Recently researchers from Weill Cornell Medical College and Memorial Sloan Kettering Cancer Center discovered how a mutation in the KMT2D gene can drive the development of certain non-Hodgkin lymphomas. When properly functioning the gene KMT2D allows B-immune cells to generate antibodies against foreign objects in the blood stream. However, genetic mutations can disrupt normal immune cell growth, and prevent the proper functioning B-immune cells. Researchers found that,

“…normally KMT2D prepares key genes to respond to signals from other immune cells that stop B-cells, also called B-lymphocytes, from dividing and cause them to start making antibodies. However, when KMT2D mutations develop in B-cells, these external signals are no longer able to restrain them from dividing and stimulate their production of antibodies. As a result, there is an accumulation of rapidly dividing B-cells that eventually become malignant lymphomas. Importantly, the group demonstrated that therapies that have been developed to kill lymphoma cells by targeting these same signals are ineffective in the presence of KMT2D mutations.”
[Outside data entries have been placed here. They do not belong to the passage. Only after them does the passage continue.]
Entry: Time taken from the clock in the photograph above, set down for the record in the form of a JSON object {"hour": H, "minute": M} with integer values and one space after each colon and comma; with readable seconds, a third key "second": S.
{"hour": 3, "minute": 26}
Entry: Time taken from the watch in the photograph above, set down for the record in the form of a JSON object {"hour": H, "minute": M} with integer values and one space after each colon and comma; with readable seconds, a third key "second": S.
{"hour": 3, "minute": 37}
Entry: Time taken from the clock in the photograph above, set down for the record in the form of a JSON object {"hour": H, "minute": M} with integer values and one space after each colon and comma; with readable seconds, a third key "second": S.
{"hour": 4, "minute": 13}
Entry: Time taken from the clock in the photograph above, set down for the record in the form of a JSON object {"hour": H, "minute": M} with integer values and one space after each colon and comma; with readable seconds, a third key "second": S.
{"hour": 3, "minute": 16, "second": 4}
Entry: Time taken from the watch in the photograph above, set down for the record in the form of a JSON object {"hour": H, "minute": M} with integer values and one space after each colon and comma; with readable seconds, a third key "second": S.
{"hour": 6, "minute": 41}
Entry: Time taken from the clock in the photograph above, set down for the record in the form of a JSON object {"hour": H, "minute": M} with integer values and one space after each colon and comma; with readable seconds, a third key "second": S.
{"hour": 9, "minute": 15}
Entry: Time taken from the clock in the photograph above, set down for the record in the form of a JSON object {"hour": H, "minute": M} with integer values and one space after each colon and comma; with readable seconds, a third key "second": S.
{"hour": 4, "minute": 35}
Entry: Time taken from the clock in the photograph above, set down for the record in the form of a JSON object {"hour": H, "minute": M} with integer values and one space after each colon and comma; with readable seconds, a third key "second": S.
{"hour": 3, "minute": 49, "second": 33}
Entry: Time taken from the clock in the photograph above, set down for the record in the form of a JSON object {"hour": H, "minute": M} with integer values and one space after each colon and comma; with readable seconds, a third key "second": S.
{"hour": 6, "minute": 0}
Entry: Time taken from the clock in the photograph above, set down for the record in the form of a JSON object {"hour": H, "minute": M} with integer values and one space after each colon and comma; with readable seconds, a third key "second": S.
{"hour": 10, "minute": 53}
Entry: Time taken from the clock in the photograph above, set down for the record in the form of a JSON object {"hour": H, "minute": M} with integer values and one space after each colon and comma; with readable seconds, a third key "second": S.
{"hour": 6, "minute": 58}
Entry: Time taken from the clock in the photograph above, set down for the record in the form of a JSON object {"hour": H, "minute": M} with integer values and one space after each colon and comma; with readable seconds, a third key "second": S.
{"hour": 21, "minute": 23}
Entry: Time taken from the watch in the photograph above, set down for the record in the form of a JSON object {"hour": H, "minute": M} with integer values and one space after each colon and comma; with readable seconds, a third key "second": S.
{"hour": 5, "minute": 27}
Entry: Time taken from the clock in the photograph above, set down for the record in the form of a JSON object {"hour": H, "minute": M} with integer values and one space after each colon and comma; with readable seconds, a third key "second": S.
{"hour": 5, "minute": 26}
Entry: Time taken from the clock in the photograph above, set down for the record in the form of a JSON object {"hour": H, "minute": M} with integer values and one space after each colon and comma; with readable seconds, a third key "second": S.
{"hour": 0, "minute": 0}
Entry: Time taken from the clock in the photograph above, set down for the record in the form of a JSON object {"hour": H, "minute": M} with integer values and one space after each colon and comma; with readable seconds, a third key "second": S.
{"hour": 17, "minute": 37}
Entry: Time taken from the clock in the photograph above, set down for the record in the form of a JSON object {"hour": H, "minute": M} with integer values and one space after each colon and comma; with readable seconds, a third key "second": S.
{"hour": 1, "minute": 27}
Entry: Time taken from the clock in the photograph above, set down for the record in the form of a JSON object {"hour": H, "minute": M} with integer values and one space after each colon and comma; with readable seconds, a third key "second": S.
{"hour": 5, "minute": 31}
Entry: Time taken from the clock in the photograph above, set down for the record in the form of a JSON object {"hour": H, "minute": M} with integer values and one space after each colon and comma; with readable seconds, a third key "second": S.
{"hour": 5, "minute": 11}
“KMT2D turns out to be one of the top 20 most mutated genes across all cancer types. It is really one of the superstars of cancer because it is one of the genes that is most strongly linked to tumors,” said co-senior author Dr. Ari Melnick, chair of the hematologic malignancies program in the Sandra and Edward Meyer Cancer Center and the Gebroe Family Professor of Hematology/Oncology at Weill Cornell Medical College. “Now that we understand how the gene functions in this treatment-resistant lymphoma, we can investigate the role of KMT2D mutations in other cancer types.”

These findings could potentially answer the question as to why certain lymphoma sub-types are treatment-resistant, while allowing for new avenues of therapeutic targeting.